# JOB
Extract each record and reproduce it exactly.
##### DATASET CONTENT #####
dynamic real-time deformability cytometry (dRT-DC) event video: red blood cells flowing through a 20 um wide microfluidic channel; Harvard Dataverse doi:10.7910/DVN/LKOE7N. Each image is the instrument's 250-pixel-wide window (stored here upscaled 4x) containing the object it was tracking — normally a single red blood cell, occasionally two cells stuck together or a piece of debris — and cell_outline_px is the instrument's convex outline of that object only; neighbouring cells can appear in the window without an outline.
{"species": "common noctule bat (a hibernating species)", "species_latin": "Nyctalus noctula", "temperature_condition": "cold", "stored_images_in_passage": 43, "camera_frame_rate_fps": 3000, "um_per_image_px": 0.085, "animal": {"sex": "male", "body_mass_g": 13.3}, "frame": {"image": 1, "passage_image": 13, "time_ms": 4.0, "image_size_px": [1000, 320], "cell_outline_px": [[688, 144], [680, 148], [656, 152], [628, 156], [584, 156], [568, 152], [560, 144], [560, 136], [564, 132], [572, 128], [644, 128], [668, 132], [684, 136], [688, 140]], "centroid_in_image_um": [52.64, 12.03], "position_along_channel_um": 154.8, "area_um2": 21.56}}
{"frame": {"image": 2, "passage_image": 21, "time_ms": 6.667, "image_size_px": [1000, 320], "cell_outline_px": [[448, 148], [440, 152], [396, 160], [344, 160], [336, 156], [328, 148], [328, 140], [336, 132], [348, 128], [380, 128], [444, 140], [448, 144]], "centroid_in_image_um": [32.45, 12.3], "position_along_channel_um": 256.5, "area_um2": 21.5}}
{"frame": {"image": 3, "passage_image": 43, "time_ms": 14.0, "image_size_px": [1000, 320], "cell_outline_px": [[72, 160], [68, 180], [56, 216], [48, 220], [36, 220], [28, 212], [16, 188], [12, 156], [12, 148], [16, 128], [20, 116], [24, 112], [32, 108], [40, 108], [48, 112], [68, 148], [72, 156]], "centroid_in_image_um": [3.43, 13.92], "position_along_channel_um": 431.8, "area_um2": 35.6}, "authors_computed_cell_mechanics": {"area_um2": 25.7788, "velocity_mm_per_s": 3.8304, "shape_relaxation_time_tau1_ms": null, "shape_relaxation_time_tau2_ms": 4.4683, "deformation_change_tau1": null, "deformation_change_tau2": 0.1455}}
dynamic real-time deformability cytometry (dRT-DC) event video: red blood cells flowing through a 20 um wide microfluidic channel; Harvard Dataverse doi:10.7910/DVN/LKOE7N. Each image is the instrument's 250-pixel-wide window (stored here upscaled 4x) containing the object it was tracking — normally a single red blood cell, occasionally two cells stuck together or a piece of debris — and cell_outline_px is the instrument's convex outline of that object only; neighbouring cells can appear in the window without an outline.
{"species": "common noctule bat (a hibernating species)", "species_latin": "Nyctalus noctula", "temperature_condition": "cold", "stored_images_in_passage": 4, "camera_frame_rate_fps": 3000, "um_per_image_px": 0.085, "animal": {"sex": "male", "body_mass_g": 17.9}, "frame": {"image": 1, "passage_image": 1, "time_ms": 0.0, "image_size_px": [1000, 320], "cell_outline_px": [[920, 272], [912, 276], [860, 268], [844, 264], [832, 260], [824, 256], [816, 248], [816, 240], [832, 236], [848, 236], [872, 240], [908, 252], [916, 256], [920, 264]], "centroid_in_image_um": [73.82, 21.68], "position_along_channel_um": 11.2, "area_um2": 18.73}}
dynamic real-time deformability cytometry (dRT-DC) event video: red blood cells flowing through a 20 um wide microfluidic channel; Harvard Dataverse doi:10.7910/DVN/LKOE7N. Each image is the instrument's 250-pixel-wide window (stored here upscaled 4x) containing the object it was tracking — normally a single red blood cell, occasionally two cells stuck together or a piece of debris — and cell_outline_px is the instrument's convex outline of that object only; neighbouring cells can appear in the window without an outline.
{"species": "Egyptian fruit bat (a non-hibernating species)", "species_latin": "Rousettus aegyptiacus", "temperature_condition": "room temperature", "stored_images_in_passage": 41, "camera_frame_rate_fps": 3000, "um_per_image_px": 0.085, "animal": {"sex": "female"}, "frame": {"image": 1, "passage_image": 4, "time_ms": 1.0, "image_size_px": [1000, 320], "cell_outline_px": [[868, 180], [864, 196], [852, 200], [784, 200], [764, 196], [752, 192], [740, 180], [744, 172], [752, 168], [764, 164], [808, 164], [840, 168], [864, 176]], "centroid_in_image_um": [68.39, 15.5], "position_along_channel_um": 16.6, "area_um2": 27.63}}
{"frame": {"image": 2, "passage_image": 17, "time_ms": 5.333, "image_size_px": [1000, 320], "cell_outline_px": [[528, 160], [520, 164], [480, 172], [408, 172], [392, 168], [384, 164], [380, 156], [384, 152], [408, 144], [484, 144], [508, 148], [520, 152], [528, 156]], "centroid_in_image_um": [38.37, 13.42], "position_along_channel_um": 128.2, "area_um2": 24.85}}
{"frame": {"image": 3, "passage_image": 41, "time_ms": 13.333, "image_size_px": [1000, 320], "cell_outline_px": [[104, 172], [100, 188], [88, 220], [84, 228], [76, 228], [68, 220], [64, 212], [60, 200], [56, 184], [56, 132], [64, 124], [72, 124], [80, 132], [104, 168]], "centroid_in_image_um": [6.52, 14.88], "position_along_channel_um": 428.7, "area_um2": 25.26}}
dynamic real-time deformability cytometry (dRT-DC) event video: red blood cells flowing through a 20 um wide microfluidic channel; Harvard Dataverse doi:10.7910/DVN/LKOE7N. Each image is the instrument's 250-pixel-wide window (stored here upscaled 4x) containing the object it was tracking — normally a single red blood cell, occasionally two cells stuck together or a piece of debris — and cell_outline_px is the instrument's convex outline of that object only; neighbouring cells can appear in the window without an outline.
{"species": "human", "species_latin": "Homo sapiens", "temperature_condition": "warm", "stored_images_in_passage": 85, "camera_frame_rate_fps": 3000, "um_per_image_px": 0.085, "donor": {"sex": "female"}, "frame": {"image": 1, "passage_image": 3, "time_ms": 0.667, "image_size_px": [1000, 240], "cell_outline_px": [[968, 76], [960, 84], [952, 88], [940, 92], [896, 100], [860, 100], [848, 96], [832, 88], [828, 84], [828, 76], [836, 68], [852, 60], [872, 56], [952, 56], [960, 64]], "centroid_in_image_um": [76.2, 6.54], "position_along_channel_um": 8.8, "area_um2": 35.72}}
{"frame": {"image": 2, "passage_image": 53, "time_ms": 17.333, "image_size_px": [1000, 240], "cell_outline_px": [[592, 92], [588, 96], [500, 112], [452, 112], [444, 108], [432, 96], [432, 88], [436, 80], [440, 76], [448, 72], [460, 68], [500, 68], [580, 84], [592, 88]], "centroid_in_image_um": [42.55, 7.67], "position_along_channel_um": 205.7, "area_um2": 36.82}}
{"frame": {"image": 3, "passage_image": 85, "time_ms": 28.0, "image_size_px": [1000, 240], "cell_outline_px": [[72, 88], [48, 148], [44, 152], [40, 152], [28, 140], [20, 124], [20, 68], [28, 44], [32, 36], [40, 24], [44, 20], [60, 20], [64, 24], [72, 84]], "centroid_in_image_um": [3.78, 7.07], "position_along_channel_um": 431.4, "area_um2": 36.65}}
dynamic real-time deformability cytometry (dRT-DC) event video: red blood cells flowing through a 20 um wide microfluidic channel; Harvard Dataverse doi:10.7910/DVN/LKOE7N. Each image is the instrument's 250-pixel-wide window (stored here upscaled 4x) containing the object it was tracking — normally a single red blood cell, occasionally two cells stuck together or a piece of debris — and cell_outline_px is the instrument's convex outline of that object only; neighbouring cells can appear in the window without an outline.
#####
# SOLUTION
dynamic real-time deformability cytometry (dRT-DC) event video: red blood cells flowing through a 20 um wide microfluidic channel; Harvard Dataverse doi:10.7910/DVN/LKOE7N. Each image is the instrument's 250-pixel-wide window (stored here upscaled 4x) containing the object it was tracking — normally a single red blood cell, occasionally two cells stuck together or a piece of debris — and cell_outline_px is the instrument's convex outline of that object only; neighbouring cells can appear in the window without an outline.
{"species": "common noctule bat (a hibernating species)", "species_latin": "Nyctalus noctula", "temperature_condition": "cold", "stored_images_in_passage": 43, "camera_frame_rate_fps": 3000, "um_per_image_px": 0.085, "animal": {"sex": "male", "body_mass_g": 13.3}, "frame": {"image": 1, "passage_image": 13, "time_ms": 4.0, "image_size_px": [1000, 320], "cell_outline_px": [[688, 144], [680, 148], [656, 152], [628, 156], [584, 156], [568, 152], [560, 144], [560, 136], [564, 132], [572, 128], [644, 128], [668, 132], [684, 136], [688, 140]], "centroid_in_image_um": [52.64, 12.03], "position_along_channel_um": 154.8, "area_um2": 21.56}}
{"frame": {"image": 2, "passage_image": 21, "time_ms": 6.667, "image_size_px": [1000, 320], "cell_outline_px": [[448, 148], [440, 152], [396, 160], [344, 160], [336, 156], [328, 148], [328, 140], [336, 132], [348, 128], [380, 128], [444, 140], [448, 144]], "centroid_in_image_um": [32.45, 12.3], "position_along_channel_um": 256.5, "area_um2": 21.5}}
{"frame": {"image": 3, "passage_image": 43, "time_ms": 14.0, "image_size_px": [1000, 320], "cell_outline_px": [[72, 160], [68, 180], [56, 216], [48, 220], [36, 220], [28, 212], [16, 188], [12, 156], [12, 148], [16, 128], [20, 116], [24, 112], [32, 108], [40, 108], [48, 112], [68, 148], [72, 156]], "centroid_in_image_um": [3.43, 13.92], "position_along_channel_um": 431.8, "area_um2": 35.6}, "authors_computed_cell_mechanics": {"area_um2": 25.7788, "velocity_mm_per_s": 3.8304, "shape_relaxation_time_tau1_ms": null, "shape_relaxation_time_tau2_ms": 4.4683, "deformation_change_tau1": null, "deformation_change_tau2": 0.1455}}
dynamic real-time deformability cytometry (dRT-DC) event video: red blood cells flowing through a 20 um wide microfluidic channel; Harvard Dataverse doi:10.7910/DVN/LKOE7N. Each image is the instrument's 250-pixel-wide window (stored here upscaled 4x) containing the object it was tracking — normally a single red blood cell, occasionally two cells stuck together or a piece of debris — and cell_outline_px is the instrument's convex outline of that object only; neighbouring cells can appear in the window without an outline.
{"species": "common noctule bat (a hibernating species)", "species_latin": "Nyctalus noctula", "temperature_condition": "cold", "stored_images_in_passage": 4, "camera_frame_rate_fps": 3000, "um_per_image_px": 0.085, "animal": {"sex": "male", "body_mass_g": 17.9}, "frame": {"image": 1, "passage_image": 1, "time_ms": 0.0, "image_size_px": [1000, 320], "cell_outline_px": [[920, 272], [912, 276], [860, 268], [844, 264], [832, 260], [824, 256], [816, 248], [816, 240], [832, 236], [848, 236], [872, 240], [908, 252], [916, 256], [920, 264]], "centroid_in_image_um": [73.82, 21.68], "position_along_channel_um": 11.2, "area_um2": 18.73}}
dynamic real-time deformability cytometry (dRT-DC) event video: red blood cells flowing through a 20 um wide microfluidic channel; Harvard Dataverse doi:10.7910/DVN/LKOE7N. Each image is the instrument's 250-pixel-wide window (stored here upscaled 4x) containing the object it was tracking — normally a single red blood cell, occasionally two cells stuck together or a piece of debris — and cell_outline_px is the instrument's convex outline of that object only; neighbouring cells can appear in the window without an outline.
{"species": "Egyptian fruit bat (a non-hibernating species)", "species_latin": "Rousettus aegyptiacus", "temperature_condition": "room temperature", "stored_images_in_passage": 41, "camera_frame_rate_fps": 3000, "um_per_image_px": 0.085, "animal": {"sex": "female"}, "frame": {"image": 1, "passage_image": 4, "time_ms": 1.0, "image_size_px": [1000, 320], "cell_outline_px": [[868, 180], [864, 196], [852, 200], [784, 200], [764, 196], [752, 192], [740, 180], [744, 172], [752, 168], [764, 164], [808, 164], [840, 168], [864, 176]], "centroid_in_image_um": [68.39, 15.5], "position_along_channel_um": 16.6, "area_um2": 27.63}}
{"frame": {"image": 2, "passage_image": 17, "time_ms": 5.333, "image_size_px": [1000, 320], "cell_outline_px": [[528, 160], [520, 164], [480, 172], [408, 172], [392, 168], [384, 164], [380, 156], [384, 152], [408, 144], [484, 144], [508, 148], [520, 152], [528, 156]], "centroid_in_image_um": [38.37, 13.42], "position_along_channel_um": 128.2, "area_um2": 24.85}}
{"frame": {"image": 3, "passage_image": 41, "time_ms": 13.333, "image_size_px": [1000, 320], "cell_outline_px": [[104, 172], [100, 188], [88, 220], [84, 228], [76, 228], [68, 220], [64, 212], [60, 200], [56, 184], [56, 132], [64, 124], [72, 124], [80, 132], [104, 168]], "centroid_in_image_um": [6.52, 14.88], "position_along_channel_um": 428.7, "area_um2": 25.26}}
dynamic real-time deformability cytometry (dRT-DC) event video: red blood cells flowing through a 20 um wide microfluidic channel; Harvard Dataverse doi:10.7910/DVN/LKOE7N. Each image is the instrument's 250-pixel-wide window (stored here upscaled 4x) containing the object it was tracking — normally a single red blood cell, occasionally two cells stuck together or a piece of debris — and cell_outline_px is the instrument's convex outline of that object only; neighbouring cells can appear in the window without an outline.
{"species": "human", "species_latin": "Homo sapiens", "temperature_condition": "warm", "stored_images_in_passage": 85, "camera_frame_rate_fps": 3000, "um_per_image_px": 0.085, "donor": {"sex": "female"}, "frame": {"image": 1, "passage_image": 3, "time_ms": 0.667, "image_size_px": [1000, 240], "cell_outline_px": [[968, 76], [960, 84], [952, 88], [940, 92], [896, 100], [860, 100], [848, 96], [832, 88], [828, 84], [828, 76], [836, 68], [852, 60], [872, 56], [952, 56], [960, 64]], "centroid_in_image_um": [76.2, 6.54], "position_along_channel_um": 8.8, "area_um2": 35.72}}
{"frame": {"image": 2, "passage_image": 53, "time_ms": 17.333, "image_size_px": [1000, 240], "cell_outline_px": [[592, 92], [588, 96], [500, 112], [452, 112], [444, 108], [432, 96], [432, 88], [436, 80], [440, 76], [448, 72], [460, 68], [500, 68], [580, 84], [592, 88]], "centroid_in_image_um": [42.55, 7.67], "position_along_channel_um": 205.7, "area_um2": 36.82}}
{"frame": {"image": 3, "passage_image": 85, "time_ms": 28.0, "image_size_px": [1000, 240], "cell_outline_px": [[72, 88], [48, 148], [44, 152], [40, 152], [28, 140], [20, 124], [20, 68], [28, 44], [32, 36], [40, 24], [44, 20], [60, 20], [64, 24], [72, 84]], "centroid_in_image_um": [3.78, 7.07], "position_along_channel_um": 431.4, "area_um2": 36.65}}
dynamic real-time deformability cytometry (dRT-DC) event video: red blood cells flowing through a 20 um wide microfluidic channel; Harvard Dataverse doi:10.7910/DVN/LKOE7N. Each image is the instrument's 250-pixel-wide window (stored here upscaled 4x) containing the object it was tracking — normally a single red blood cell, occasionally two cells stuck together or a piece of debris — and cell_outline_px is the instrument's convex outline of that object only; neighbouring cells can appear in the window without an outline.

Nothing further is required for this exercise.